Da "La Provincia Pavese" del 16 marzo 2008
di Manuela Marziani
PAVIA - C'È CHI, in vista di un colloquio, si tinge i capelli sperando di sembrare più giovane e chi, pur di non raccontare alla moglie che ha perso il posto, tutte le mattine prende la sua valigetta ed esce di casa all'ora in cui usciva per andare al lavoro, ma poi passa le sue giornate ai giardini ricordandosi a fine mese di girare sul conto di famiglia un importo pari allo stipendio. Storie di ordinaria precarietà. Storie di 40enni che hanno costruito la loro vita attorno alla carriera e improvvisamente si ritrovano senza occupazione, senza stipendio e senza pensione. Storie che sono diventate un libro: «Volevo solo lavorare».
Dove ha raccolto i racconti inseriti nel libro?
«Dagli avvocati, dai sindacati - risponde l'autore Luigi Furini - ma soprattutto da due associazioni che si ritrovano in un bar di Porta Romana a Milano per darsi una mano e cercare di far cambiare la situazione attraverso pressioni politiche».
Hanno molti iscritti le associazioni?
«Certo, perché, visto come hanno organizzato la loro vita i 40/50enni, se sparisce il lavoro, scompare tutto. Con gli amici non si può più uscire perché non si hanno soldi da spendere, il rapporto coniugale viene minato perché si cominciano ad assumere psicofarmaci che portano scompensi sessuali, ai figli, che spesso sono ancora in casa, non si può più dare ciò che si dava prima, e un uomo si svilisce».
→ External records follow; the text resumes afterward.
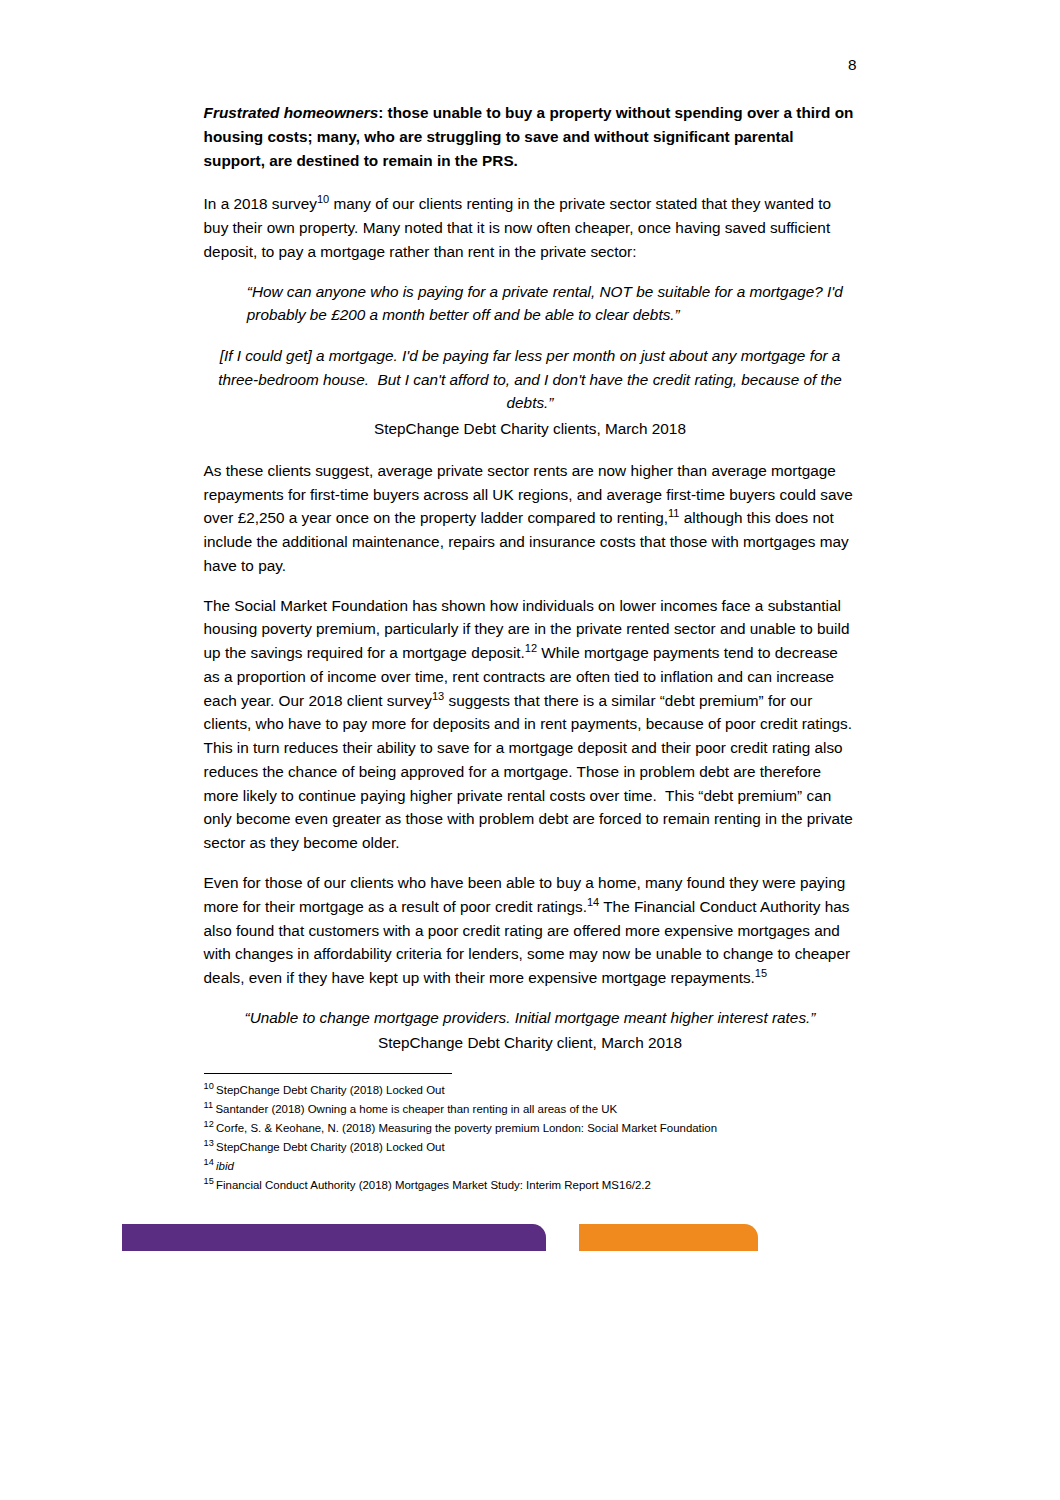8
Frustrated homeowners: those unable to buy a property without spending over a third on housing costs; many, who are struggling to save and without significant parental support, are destined to remain in the PRS.
In a 2018 survey10 many of our clients renting in the private sector stated that they wanted to buy their own property. Many noted that it is now often cheaper, once having saved sufficient deposit, to pay a mortgage rather than rent in the private sector:
“How can anyone who is paying for a private rental, NOT be suitable for a mortgage? I'd probably be £200 a month better off and be able to clear debts.”
[If I could get] a mortgage. I'd be paying far less per month on just about any mortgage for a three-bedroom house. But I can't afford to, and I don't have the credit rating, because of the debts.”
StepChange Debt Charity clients, March 2018
As these clients suggest, average private sector rents are now higher than average mortgage repayments for first-time buyers across all UK regions, and average first-time buyers could save over £2,250 a year once on the property ladder compared to renting,11 although this does not include the additional maintenance, repairs and insurance costs that those with mortgages may have to pay.
The Social Market Foundation has shown how individuals on lower incomes face a substantial housing poverty premium, particularly if they are in the private rented sector and unable to build up the savings required for a mortgage deposit.12 While mortgage payments tend to decrease as a proportion of income over time, rent contracts are often tied to inflation and can increase each year. Our 2018 client survey13 suggests that there is a similar “debt premium” for our clients, who have to pay more for deposits and in rent payments, because of poor credit ratings. This in turn reduces their ability to save for a mortgage deposit and their poor credit rating also reduces the chance of being approved for a mortgage. Those in problem debt are therefore more likely to continue paying higher private rental costs over time. This “debt premium” can only become even greater as those with problem debt are forced to remain renting in the private sector as they become older.
Even for those of our clients who have been able to buy a home, many found they were paying more for their mortgage as a result of poor credit ratings.14 The Financial Conduct Authority has also found that customers with a poor credit rating are offered more expensive mortgages and with changes in affordability criteria for lenders, some may now be unable to change to cheaper deals, even if they have kept up with their more expensive mortgage repayments.15
“Unable to change mortgage providers. Initial mortgage meant higher interest rates.”
StepChange Debt Charity client, March 2018
10 StepChange Debt Charity (2018) Locked Out
11 Santander (2018) Owning a home is cheaper than renting in all areas of the UK
12 Corfe, S. & Keohane, N. (2018) Measuring the poverty premium London: Social Market Foundation
13 StepChange Debt Charity (2018) Locked Out
14 ibid
15 Financial Conduct Authority (2018) Mortgages Market Study: Interim Report MS16/2.2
Che cosa chiedono i precari attempati?
«Di ricevere la pensione per i contributi versati fino a quel momento. Perché per i lavoratori delle piccole imprese che rappresentano il 95% del tessuto economico italiano non esistono scivoli o ammortizzatori sociali, ma queste persone hanno lavorato 20 o 30 anni. Se avessero fatto un'assicurazione privata, alla scadenza avrebbero avuto quanto pattuito, mentre con la pensione non funziona così perché lo Stato piano piano ha cambiato le regole del gioco mentre si stava giocando. Se prima bastavano 20 anni di contributi per avere la pensione, poi ne venivano richiesti 25 e adesso 40. "Vienimi incontro", chiedono queste persone. E sono soprattutto i manager e i quadri a farlo, perché non sanno come riciclarsi. Alcuni hanno aperto una partita Iva, ma a fine anno non sono riusciti ad emettere neanche una fattura, altri si sono venduti la seconda casa al mare o in montagna, mentre altri ancora cercano in tutti i modi di far durare fino alla pensione il gruzzolo che hanno da parte».
E trovare un altro lavoro?
«L'87% degli annunci di lavoro pubblicati sui giornali, per la ricerca di personale pone mediamente come limite d'età i 44 anni. Poi ci sono altri ostacoli al reintegro: la scarsa conoscenza dell'inglese e di Internet e la poca disponibilità ai trasferimenti».
Come le è venuta l'idea di scrivere questo libro?
«In parte da un'esperienza personale vissuta tempo fa, quando ho subito il mobbing ed ero deciso a lasciare il mio posto, ma prima ho messo la testa fuori e mi sono reso conto che la maggior parte degli over 50 disoccupati non ritrovano più un lavoro. Li ho incontrati tutti dallo psicoterapeuta, imbottiti di psicofarmaci. Perché ormai il mondo del lavoro italiano è diviso in due categorie: i dipendenti a tempo indeterminato, intoccabili soprattutto se lavorano nella pubblica amministrazione, e un esercito di poveracci che guadagnano dai 300 ai 700 euro al mese».